● **Your instructions**
Read the data below. Every line holding the string "rule" must be copied.

Collected data:
====

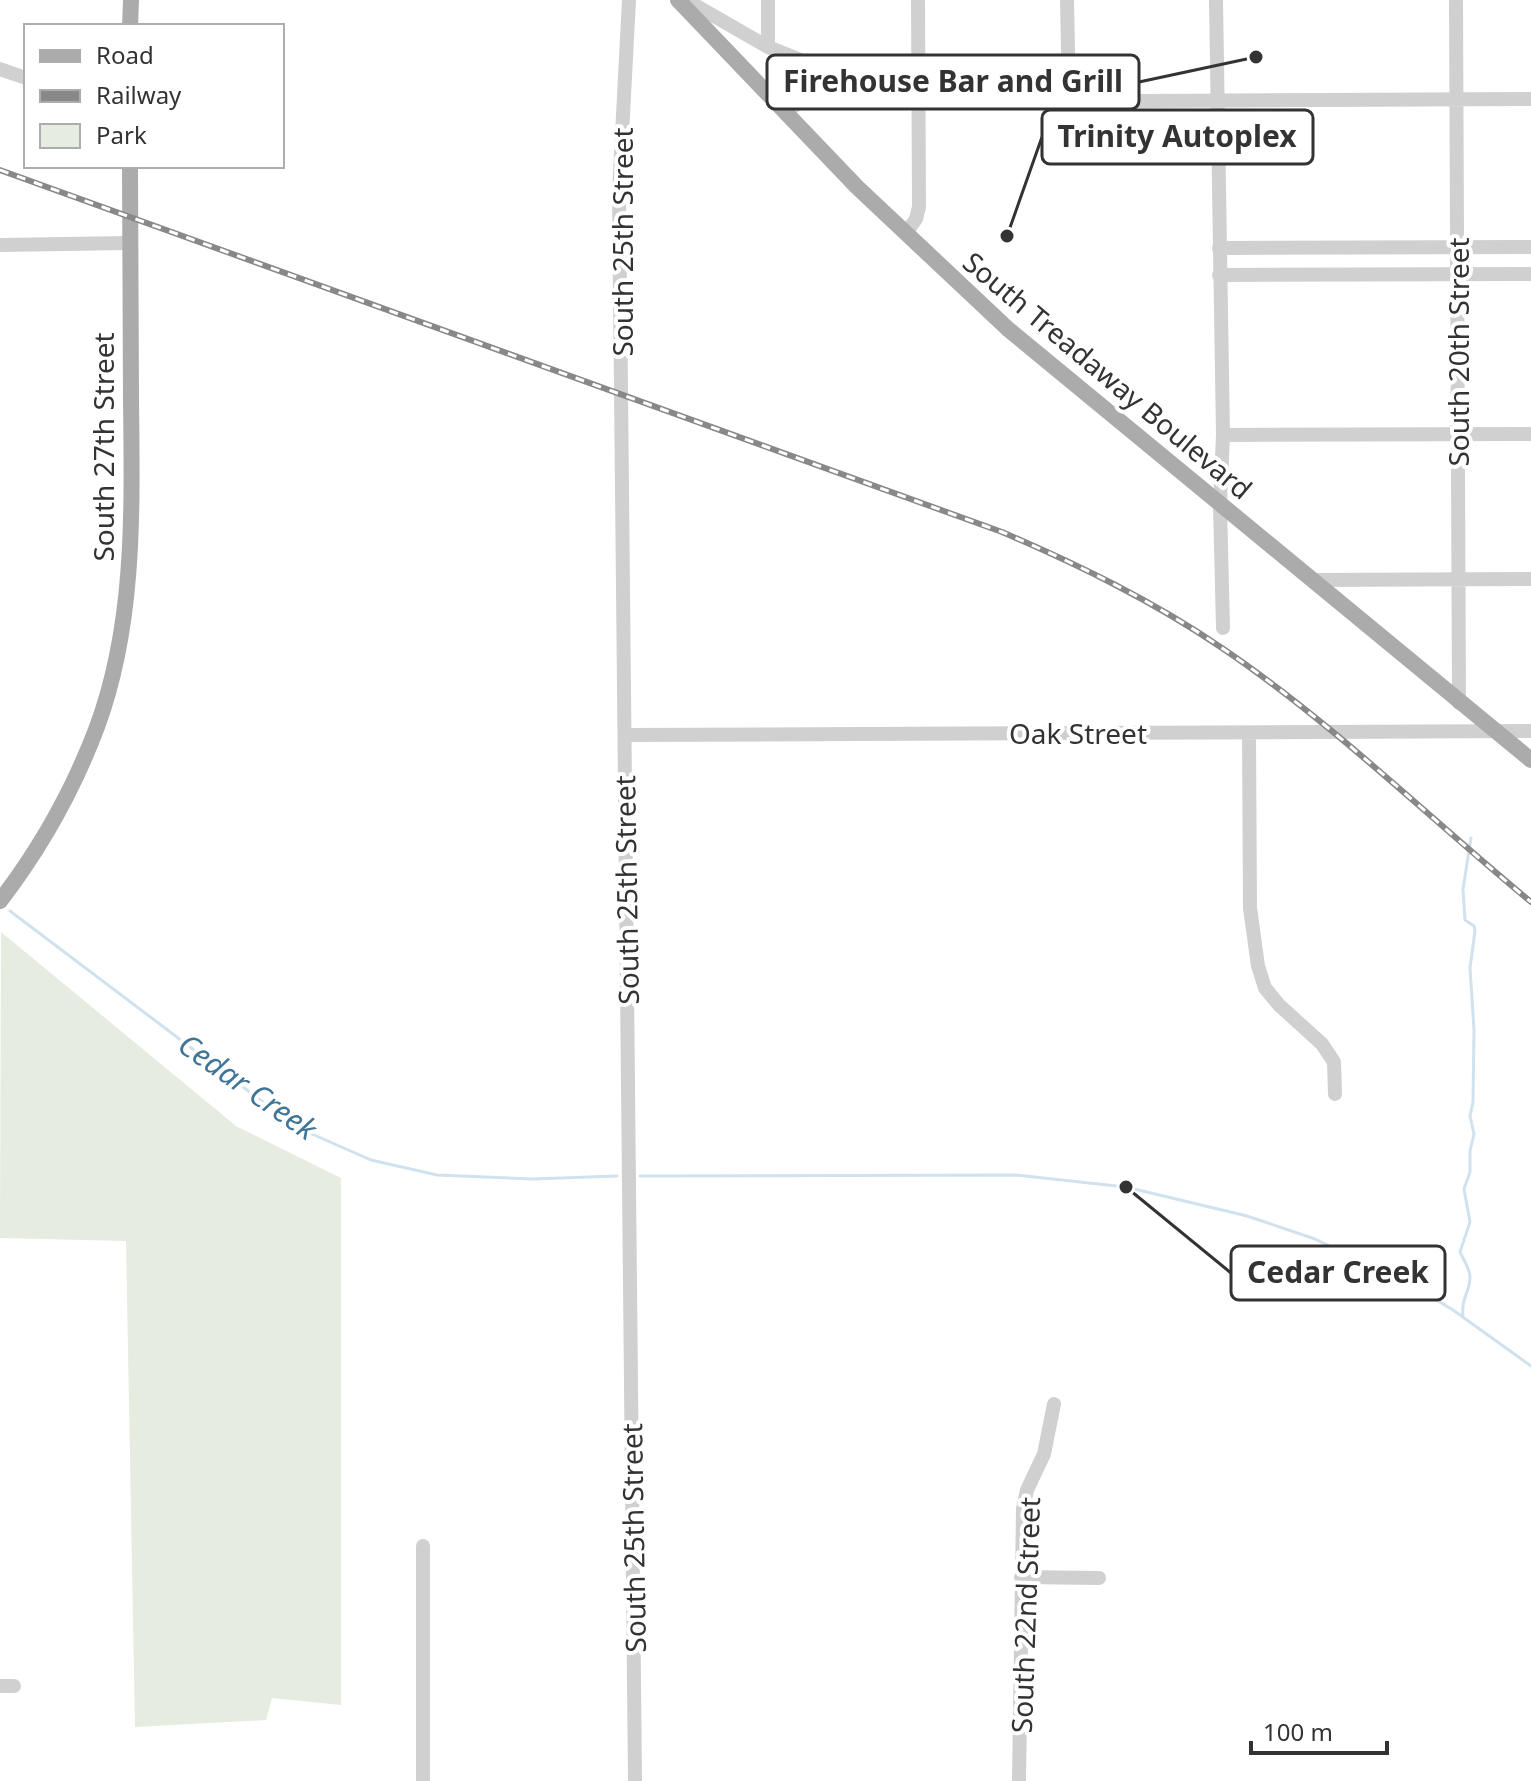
<svg xmlns="http://www.w3.org/2000/svg" width="1531" height="1781" viewBox="0 0 1531 1781" font-family="'Noto Sans',sans-serif">
<style>
.green{fill:#e6ecdf}
.lines{fill:none;stroke-linecap:round;stroke-linejoin:round}
.stream{stroke:#cfe2ee;stroke-width:3}
.minor{stroke:#d0d0d0;stroke-width:14}
.major{stroke:#ababab;stroke-width:16}
.rail-casing{stroke:#888;stroke-width:6}
.rail{stroke:#fff;stroke-width:3;stroke-dasharray:9;stroke-linecap:butt}
.labels{text-anchor:middle;dominant-baseline:central;stroke-width:8;stroke-linejoin:round;paint-order:stroke}
.street-label{font-size:28px;fill:#333;stroke:#fff}
.water-label{font-size:30px;font-style:italic;fill:#3f7597;stroke:#fff}
.leader{fill:none;stroke:#333;stroke-width:3}
.callout-dot{fill:#333;stroke:#fff;stroke-width:3}
.callout{fill:#fff;stroke:#333;stroke-width:3}
.callout-label{font-size:30px;text-anchor:middle;font-weight:bold;fill:#333}
</style>
<rect width="100%" height="100%" fill="#fff"/>
<path class="green" d="M1,932L236,1126L341,1178V1705L272,1698L266,1720L135,1727L126,1241L0,1238Z"/>
<g class="lines">
<path class="stream" d="M10,911L296,1127L371,1160L437,1175L533,1179L617,1176
M640,1176L1015,1175L1126,1187L1247,1216L1315,1239L1420,1290L1453,1310L1531,1366
M1463,1317C1461,1296 1470,1293 1470,1277C1470,1269 1463,1259 1460,1252L1470,1222L1464,1189L1470,1172V1151L1474,1134L1470,1116L1473,1102L1474,1030L1470,968L1475,931L1474,926L1465,920L1463,889L1471,838"/>
<path class="minor" d="M629,0L619,192L635,1781
M686,0L768,47L888,95L954,102L1531,99
M768,0V47
M1067,0L1069,102
M1216,0L1223,435L1220,505L1223,628
M1456,0L1459,703
M0,69L26,78
M787,112C820,83 830,88 871,93
M906,233L916,219L919,207L918,0
M0,245L129,243
M1219,248L1531,247
M1219,275L1531,274
M1223,435L1531,434
M1313,580L1531,579
M1249,733L1250,908L1258,966L1265,988L1279,1005L1322,1044L1334,1062L1335,1094
M625,735L1531,731
M423,1546V1781
M1021,1577L1099,1578
M0,1686H14
M1019,1781L1023,1509L1027,1490L1044,1454L1054,1404"/>
<path class="major" d="M678,0L857,187L1008,329L1531,760
M130,26L131,0
M0,901C40,849 74,788 97,727C136,622 132,506 131,397C130,320 130,243 130,166"/>
<g class="rail-casing">
<path id="rail" d="M0,170L1002,532C1079,565 1153,601 1222,648C1333,723 1428,817 1531,902"/>
</g>
<use href="#rail" class="rail"/>
</g>
<g class="labels">
<g class="street-label">
<text transform="translate(622 242) rotate(-90)">South 25th Street</text>
<text transform="translate(1458 352) rotate(-90)">South 20th Street</text>
<text transform="translate(1108 375) rotate(40)">South Treadaway Boulevard</text>
<text transform="translate(103 447) rotate(-90)">South 27th Street</text>
<text x="1078" y="733">Oak Street</text>
<text transform="translate(626 890) rotate(-91)">South 25th Street</text>
<text transform="translate(633 1538) rotate(-91)">South 25th Street</text>
<text transform="translate(1025 1615) rotate(-88)">South 22nd Street</text>
</g>
<g class="water-label">
<text transform="translate(248 1086) rotate(35)">Cedar Creek</text>
</g>
</g>
<path class="leader" d="M1256 57L1139 82M1007 236L1042 137M1126 1187L1231 1273"/>
<g class="callout-dot">
<circle cx="1256" cy="57" r="8"/>
<circle cx="1007" cy="236" r="8"/>
<circle cx="1126" cy="1187" r="8"/>
</g>
<g class="callout">
<rect x="767" y="55" width="372" height="54" rx="8"/>
<rect x="1042" y="110" width="271" height="54" rx="8"/>
<rect x="1231" y="1246" width="214" height="54" rx="8"/>
</g>
<g class="callout-label">
<text x="953" y="92">Firehouse Bar and Grill</text>
<text x="1177" y="147">Trinity Autoplex</text>
<text x="1338" y="1283">Cedar Creek</text>
</g>
<rect x="24" y="24" width="260" height="144" fill="#ffffff" stroke="#adadad" stroke-width="2"/>
<rect x="40" y="50" width="40" height="12" fill="#ababab" stroke="#adadad" stroke-width="2"/>
<text x="96" y="64" font-size="24" fill="#333333">Road</text>
<rect x="40" y="90" width="40" height="12" fill="#888888" stroke="#adadad" stroke-width="2"/>
<text x="96" y="104" font-size="24" fill="#333333">Railway</text>
<rect x="40" y="124" width="40" height="24" fill="#e6ecdf" stroke="#adadad" stroke-width="2"/>
<text x="96" y="144" font-size="24" fill="#333333">Park</text>
<path d="M1251 1741v12h136v-12" fill="none" stroke="#333333" stroke-width="4"/>
<text x="1263" y="1741" font-size="24" fill="#333333" stroke="#ffffff" stroke-width="6" paint-order="stroke">100 m</text>
</svg>
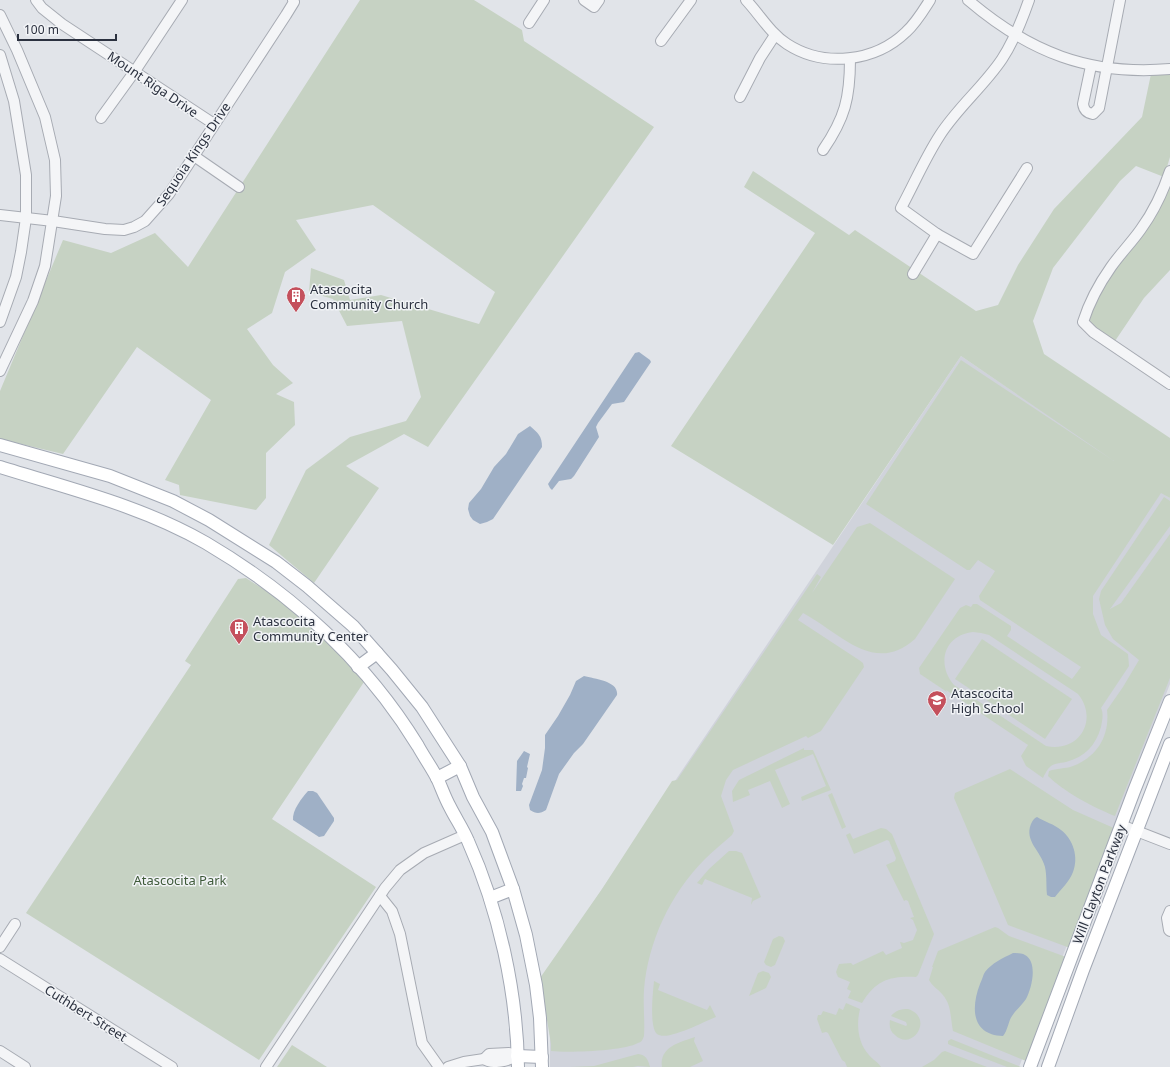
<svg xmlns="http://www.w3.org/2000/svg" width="1170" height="1067" font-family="'Noto Sans',sans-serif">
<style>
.built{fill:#d0d3db}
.green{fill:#c6d2c3;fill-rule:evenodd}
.water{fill:#9fb0c6}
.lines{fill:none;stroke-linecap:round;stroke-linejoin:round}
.minor-casing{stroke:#a7abb3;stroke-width:12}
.major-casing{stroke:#a2a8b4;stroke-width:14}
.minor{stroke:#f4f5f7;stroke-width:10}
.major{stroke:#fff;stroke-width:12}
.labels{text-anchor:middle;stroke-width:3;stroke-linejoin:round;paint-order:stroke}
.street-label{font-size:13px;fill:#2b313f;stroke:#f1f3f6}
.poi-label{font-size:13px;fill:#2b313f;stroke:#f1f3f6;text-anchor:start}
.park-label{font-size:13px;fill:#3e5a39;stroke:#f1f3f6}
</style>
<rect width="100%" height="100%" fill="#e1e4e9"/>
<path class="built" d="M961,356L1170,498V684L1019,1067H550V1036L543,977Z"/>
<g class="green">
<path d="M360,0H474L522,30L524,41L654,127L428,447L404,434L346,466L379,488L314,583L269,545L306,470L350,437L406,421L421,397L402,321L347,326L333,299L309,292L311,268L344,280L350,300L381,295L479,324L495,292L373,205L296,220L316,250L285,272L272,313L247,329L273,365L293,383L276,394L294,402L295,425L266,453V498L256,510L180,495L179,485L165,480L211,400L137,347L63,454L0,439V391L63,240L111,253L155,233L188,267Z"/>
<path d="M1151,74H1167L1170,75V157L1164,177L1136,166L1120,181L1053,268L1033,321L1044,354L1170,438V498L1161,493L1093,596V614L1101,635L1128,654L1129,666L1101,708C1104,714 1102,721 1101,727C1096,745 1085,757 1066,762C1062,763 1055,763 1051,766C1047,769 1045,774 1043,778L1026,766L1021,756L1028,745L946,690L947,692L920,674L919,668L960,608L966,605L971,607L973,604H977L1011,626V630L1007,636L1072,679L1081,667L980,600L979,596L995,571L978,560L970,570H967L866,504L961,360L1114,461L961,356L833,545L671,446L815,233L744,187L753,171L849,235L855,230L976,311L998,305L1018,265L1054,209L1142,117ZM973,632L981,633L989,635L1078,694C1099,720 1079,753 1046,746L954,685C936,664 944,635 973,632Z"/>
<path d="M1170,189V270L1144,298L1115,341C1108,337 1090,328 1090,320C1088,304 1154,210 1167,191Z"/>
<path d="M1164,497L1170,501V526L1110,609L1121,603L1170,534V678L1115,816C1094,808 1063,791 1048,776L1049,771C1057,768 1065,769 1073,766C1097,757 1110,736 1107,710L1123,687L1139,660L1113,639L1105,625L1099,599L1101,591Z"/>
<path d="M870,523L955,579L915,639C874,676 839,632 803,613L798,620L859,660L863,663L864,667L821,731L808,738L806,736L733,770L726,780L721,796L734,831L732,835C723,843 713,851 705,859C670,894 648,942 644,990C643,1006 645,1021 644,1036C643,1039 642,1042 638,1043C624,1051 568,1053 551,1051V1044L540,978L602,889L672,781L677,780L817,574L821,577L812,593L857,527Z"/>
<path d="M246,578C258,586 271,593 283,602C312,626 339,654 364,682L272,819L376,887L259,1060L26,913L191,665L185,661L238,579Z"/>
<path d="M982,639L1072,699L1045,739L955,679Z"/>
<path d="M804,748V750H813L831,790L802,801L801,797L826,786L813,754L775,770L790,804L782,808L770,781L748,790L750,795L733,802L732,791L739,780Z"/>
<path d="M1010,769L1073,810L1116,829L1070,948L1008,925L954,798L955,793Z"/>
<path d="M832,793L846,827L842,829L828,795Z"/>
<path d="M881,828L886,829L892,834L934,934L918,975L916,977C890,976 876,980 862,1003L848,998L851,991L847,989L850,982L838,977L836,972L839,964L851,963L853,965L883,951L886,955L902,948L900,942L904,943L913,940L917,930L913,920L910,918L914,917L908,901L906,900L904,901L886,865L895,861L896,858L889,841L887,840L854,854L846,835L850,833L853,839Z"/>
<path d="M729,851H736L742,853L761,897L753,901L751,905L752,898L705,879L702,885L697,883L709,869Z"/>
<path d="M995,927L998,928L1009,936L1066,957L1026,1061L953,1031C950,1017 952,1005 942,994C938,989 932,986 929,980L933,967H932L938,951Z"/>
<path d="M779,936L783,937L785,941L775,965L771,967L766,965L764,962L773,939Z"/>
<path d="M763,971L769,973L771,977L766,988L749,996L758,973Z"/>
<path d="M654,981L660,984L658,990L707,1010L710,1005L716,1017C705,1021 667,1042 657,1034C649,1027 653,991 654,981Z"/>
<path d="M846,1003L860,1009C856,1025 858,1043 869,1055C873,1060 878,1062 881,1067H847L845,1062L842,1060L828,1033L826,1032L822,1033L817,1019L818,1015H821L823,1011L836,1015L839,1008L843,1010Z"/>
<path d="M908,1009C935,1018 912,1052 895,1035C890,1031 889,1026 890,1020L906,1026L907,1025L906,1022L891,1016C896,1010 901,1009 908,1009Z"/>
<path d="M695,1037L694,1041L703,1061L690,1067H662C659,1047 680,1042 695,1037Z"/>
<path d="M951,1039L1021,1067H1007L950,1045L948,1044V1041Z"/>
<path d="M292,1045L327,1067H277Z"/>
<path d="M945,1051L987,1067H922L934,1060L942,1052Z"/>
<path d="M638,1054C646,1055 648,1059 650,1067L638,1066L633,1067H570L594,1066Z"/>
</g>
<g class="water">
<path d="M639,352L650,360L651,362L624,402L612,404L598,423L596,427L599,437L574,476L571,479L559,481L552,490L550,488L548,484L635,353Z"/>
<path d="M530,426C538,433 542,436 542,447L493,519L487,522L480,524L473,520L470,516L468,509L469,503L481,489L494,467L506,454L518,434Z"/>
<path d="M584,676C595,679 619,681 617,695L583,744L574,753L559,774L546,810C540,814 536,814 530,810L529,805L542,770L545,748V735L558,716L570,695L576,681Z"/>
<path d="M524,751L530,754L527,767L528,768L526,778H524L522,784L523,786L521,791H516L517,761Z"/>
<path d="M308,791H313L317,793L334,818V821L324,836L319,837L293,820C292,810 302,798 308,791Z"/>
<path d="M1037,817C1045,822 1054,824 1061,830C1073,839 1079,857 1073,872C1070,881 1061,889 1055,897H1051L1047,895C1046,886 1047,876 1045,867C1041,851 1024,841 1031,824C1033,820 1034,818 1037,817Z"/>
<path d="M1013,953C1016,953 1022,953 1025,955C1038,962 1032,988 1026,999C1022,1005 1016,1010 1012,1016C1008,1022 1008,1030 1003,1036C971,1035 971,1007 980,984C982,980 983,975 985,972C992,963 1003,958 1013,953Z"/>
</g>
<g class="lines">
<defs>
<g id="minor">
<path d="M36,0L42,8L62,24L214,124"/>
<path d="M584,0L594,7L599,0"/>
<path d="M746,0C760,15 770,33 787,44C824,68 875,62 906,32C916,23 923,11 930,0"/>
<path d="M968,0C1029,52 1089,76 1170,69"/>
<path d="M0,15L17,50L45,117L55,160L56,196L45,266L33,301L0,371"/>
<path d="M529,23L544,0"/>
<path d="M661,41L691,0"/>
<path d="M0,55L14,101L26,175V218L21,252L16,277L0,322"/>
<path d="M1091,66L1083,104C1084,110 1086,113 1093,114L1099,108L1120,0"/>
<path d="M740,97L760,58L775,35"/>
<path d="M101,118L135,71L182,0"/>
<path d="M823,150C845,118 850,98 850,59"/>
<path d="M194,156L239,187"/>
<path d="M1027,168L973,254L937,234L901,208C914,184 925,158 940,135C958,107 984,86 1002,59C1014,41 1022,20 1029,0"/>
<path d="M1170,171C1163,192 1154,211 1141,229C1132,242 1120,254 1111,267C1099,284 1089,303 1083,322L1093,332L1170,384"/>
<path d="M0,215L53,221L105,229L124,230L134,227L145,221L169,194L286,15L294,2L293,0"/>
<path d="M913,274L937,234"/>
<path d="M1121,825L1170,844"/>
<path d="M380,896L392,911L400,934L422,1043L439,1067"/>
<path d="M1170,911L1167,918L1169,930L1170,931"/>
<path d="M0,947L15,924"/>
<path d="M0,959L172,1067"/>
<path d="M0,1051L25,1067"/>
<path d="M509,1053L517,1056C508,1061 493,1065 484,1059L489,1054Z"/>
<path d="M266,1067L385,888L400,870L424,853L465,835"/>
<path d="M448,1067L464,1062L484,1059"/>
</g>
<g id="major">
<path d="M0,445L110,476L173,501L209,520L276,562L307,586L353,626L392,670L422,707L440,735L460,766L473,797L492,832L513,889L526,935L536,985L540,1018L542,1067"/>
<path d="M0,467C70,489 142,506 206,543C291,593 366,661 418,746C424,757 432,768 438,780C442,789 445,798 450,807C456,819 463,829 468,841C499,910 517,992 518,1067"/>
<path d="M358,667L377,653"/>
<path d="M437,778L460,766"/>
<path d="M490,898L513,889"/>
<path d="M517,1056L542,1057"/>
<path d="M1030,1067L1134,791L1170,701"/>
<path d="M1048,1067L1083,970L1170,744"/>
</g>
</defs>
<use href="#minor" class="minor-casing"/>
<use href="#major" class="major-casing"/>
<use href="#minor" class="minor"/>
<use href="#major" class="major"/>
</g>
<defs>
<symbol id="building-pin" viewBox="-11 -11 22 30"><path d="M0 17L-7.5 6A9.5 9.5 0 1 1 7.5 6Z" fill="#c4505c" stroke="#f1f3f6"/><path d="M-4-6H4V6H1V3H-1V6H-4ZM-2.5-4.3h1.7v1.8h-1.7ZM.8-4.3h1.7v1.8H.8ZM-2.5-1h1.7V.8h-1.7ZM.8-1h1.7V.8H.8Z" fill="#fff"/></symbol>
<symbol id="school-pin" viewBox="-11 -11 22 30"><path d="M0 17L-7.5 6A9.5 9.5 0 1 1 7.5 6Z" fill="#c4505c" stroke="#f1f3f6"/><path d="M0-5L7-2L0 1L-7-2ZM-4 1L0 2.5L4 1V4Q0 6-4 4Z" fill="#fff"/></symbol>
</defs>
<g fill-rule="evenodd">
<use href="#building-pin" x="285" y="285" width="22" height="30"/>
<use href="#building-pin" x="228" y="617" width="22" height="30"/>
<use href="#school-pin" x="926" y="689" width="22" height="30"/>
</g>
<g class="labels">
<g class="street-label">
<text transform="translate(153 84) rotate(34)" y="5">Mount Riga Drive</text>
<text transform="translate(193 154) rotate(-56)" y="5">Sequoia Kings Drive</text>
<text transform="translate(1099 884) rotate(-69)" y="5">Will Clayton Parkway</text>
<text transform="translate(86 1013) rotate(32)" y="5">Cuthbert Street</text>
</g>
<g class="poi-label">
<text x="310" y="294">Atascocita<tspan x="310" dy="15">Community Church</tspan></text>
<text x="253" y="626">Atascocita<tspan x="253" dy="15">Community Center</tspan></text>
<text x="951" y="698">Atascocita<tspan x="951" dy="15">High School</tspan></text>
</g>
<g class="park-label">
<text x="180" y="885">Atascocita Park</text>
</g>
</g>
<path d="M18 34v6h98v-6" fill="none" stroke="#2b313f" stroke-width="2"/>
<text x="24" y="34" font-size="12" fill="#2b313f" stroke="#f1f3f6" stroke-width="3" paint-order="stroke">100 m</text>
</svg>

====

● **Result of the task**
.green{fill:#c6d2c3;fill-rule:evenodd}
<g fill-rule="evenodd">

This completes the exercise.